Un autre garde-fou tient au circuit institutionnel. Une négociation conduite par une délégation ne peut pas engager seule l’ensemble du pays si ses résultats ne sont pas ensuite validés par les autorités compétentes. La présidence, le gouvernement, l’armée et le Parlement devront chacun jouer un rôle selon la nature du texte obtenu. Un arrangement strictement sécuritaire n’a pas le même statut qu’un accord politique. Une note technique sur des points de retrait n’a pas la même portée qu’un engagement durable avec Israël. Cette distinction devra être exposée publiquement, car l’opacité nourrit immédiatement la suspicion. Plus le processus sera clair, moins il sera facile de le présenter comme une normalisation déguisée.

La communication publique sera donc décisive. Le pouvoir devra dire ce qui est confirmé, ce qui est encore discuté, ce qui a été refusé et ce qui reste en attente. Il devra éviter les annonces trop ambitieuses avant les résultats, mais aussi éviter les silences qui laissent le champ aux rumeurs. Dans un pays où la moindre formule sur Israël peut provoquer une crise, le vocabulaire devient une partie de la politique. Parler d’arrangement, de cessez-le-feu, de retrait et de sécurité n’a pas le même effet que parler d’accord de paix. Cette prudence n’est pas seulement tactique. Elle peut préserver le consensus minimal nécessaire pour que toute mesure soit appliquée.

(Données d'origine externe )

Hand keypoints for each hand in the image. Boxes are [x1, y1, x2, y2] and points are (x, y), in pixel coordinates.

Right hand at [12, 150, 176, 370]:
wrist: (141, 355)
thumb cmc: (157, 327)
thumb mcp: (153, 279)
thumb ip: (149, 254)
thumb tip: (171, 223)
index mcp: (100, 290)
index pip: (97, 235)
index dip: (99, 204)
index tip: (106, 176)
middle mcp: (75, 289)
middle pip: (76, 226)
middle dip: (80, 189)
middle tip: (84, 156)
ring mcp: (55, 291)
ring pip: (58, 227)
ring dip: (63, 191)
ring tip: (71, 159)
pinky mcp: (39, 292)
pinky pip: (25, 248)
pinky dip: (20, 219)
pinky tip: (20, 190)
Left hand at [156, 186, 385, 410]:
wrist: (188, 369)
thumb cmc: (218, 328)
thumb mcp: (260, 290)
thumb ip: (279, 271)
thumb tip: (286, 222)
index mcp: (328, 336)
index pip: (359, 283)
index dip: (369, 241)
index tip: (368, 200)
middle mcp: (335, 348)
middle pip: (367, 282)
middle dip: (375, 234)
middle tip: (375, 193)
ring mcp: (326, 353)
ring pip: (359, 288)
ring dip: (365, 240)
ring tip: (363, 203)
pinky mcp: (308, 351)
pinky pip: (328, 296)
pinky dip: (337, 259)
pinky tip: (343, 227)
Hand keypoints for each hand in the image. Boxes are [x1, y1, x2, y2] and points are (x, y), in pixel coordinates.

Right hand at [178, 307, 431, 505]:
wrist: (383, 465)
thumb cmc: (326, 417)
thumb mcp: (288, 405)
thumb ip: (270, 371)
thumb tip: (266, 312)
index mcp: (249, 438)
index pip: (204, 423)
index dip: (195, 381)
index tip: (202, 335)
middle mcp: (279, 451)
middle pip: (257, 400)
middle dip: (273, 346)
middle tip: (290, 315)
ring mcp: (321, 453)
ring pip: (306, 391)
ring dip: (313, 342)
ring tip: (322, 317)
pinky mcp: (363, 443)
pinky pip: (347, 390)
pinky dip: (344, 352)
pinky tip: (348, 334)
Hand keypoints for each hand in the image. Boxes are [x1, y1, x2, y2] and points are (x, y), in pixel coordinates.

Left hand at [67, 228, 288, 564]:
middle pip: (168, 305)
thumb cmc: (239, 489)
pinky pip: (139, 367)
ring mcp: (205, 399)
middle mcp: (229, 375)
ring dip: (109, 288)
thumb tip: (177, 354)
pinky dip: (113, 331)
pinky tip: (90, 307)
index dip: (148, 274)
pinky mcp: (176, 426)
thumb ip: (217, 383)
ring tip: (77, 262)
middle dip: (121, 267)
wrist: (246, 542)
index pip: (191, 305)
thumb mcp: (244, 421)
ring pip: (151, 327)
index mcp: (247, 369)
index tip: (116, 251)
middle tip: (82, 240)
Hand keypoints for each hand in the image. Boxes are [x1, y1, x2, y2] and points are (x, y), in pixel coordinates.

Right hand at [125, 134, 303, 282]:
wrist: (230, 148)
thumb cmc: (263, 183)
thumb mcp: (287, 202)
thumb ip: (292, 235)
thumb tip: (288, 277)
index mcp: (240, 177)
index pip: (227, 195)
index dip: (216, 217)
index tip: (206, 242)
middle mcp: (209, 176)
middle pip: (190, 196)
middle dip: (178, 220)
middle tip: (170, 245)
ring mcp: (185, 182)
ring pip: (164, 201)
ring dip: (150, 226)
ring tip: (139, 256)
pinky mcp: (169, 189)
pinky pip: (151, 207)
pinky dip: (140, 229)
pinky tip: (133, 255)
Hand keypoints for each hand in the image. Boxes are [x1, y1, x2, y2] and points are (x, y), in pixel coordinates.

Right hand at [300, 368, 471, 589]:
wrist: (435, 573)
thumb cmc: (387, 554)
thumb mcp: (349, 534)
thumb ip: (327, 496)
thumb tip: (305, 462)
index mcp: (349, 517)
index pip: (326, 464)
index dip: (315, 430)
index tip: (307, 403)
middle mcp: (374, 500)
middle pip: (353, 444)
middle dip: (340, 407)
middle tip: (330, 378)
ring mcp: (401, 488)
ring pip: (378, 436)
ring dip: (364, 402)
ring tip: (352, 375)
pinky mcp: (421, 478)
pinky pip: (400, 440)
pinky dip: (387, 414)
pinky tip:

La négociation peut donc être utile si elle reste encadrée. Elle peut réduire le risque de guerre, fixer des engagements, ouvrir la voie à un retrait et donner à l’État une place plus centrale. Elle peut devenir dangereuse si elle avance sans dossier solide, sans garanties, sans consensus minimal et sans résultats visibles. Le Liban peut négocier sans normaliser, à condition que la négociation reste un instrument de protection du territoire et non un raccourci symbolique vers une relation politique impossible à assumer. La prochaine indication viendra de la préparation du dossier libanais, de la réponse américaine aux demandes de garanties et de la capacité d’Israël à cesser les opérations avant la reprise des échanges.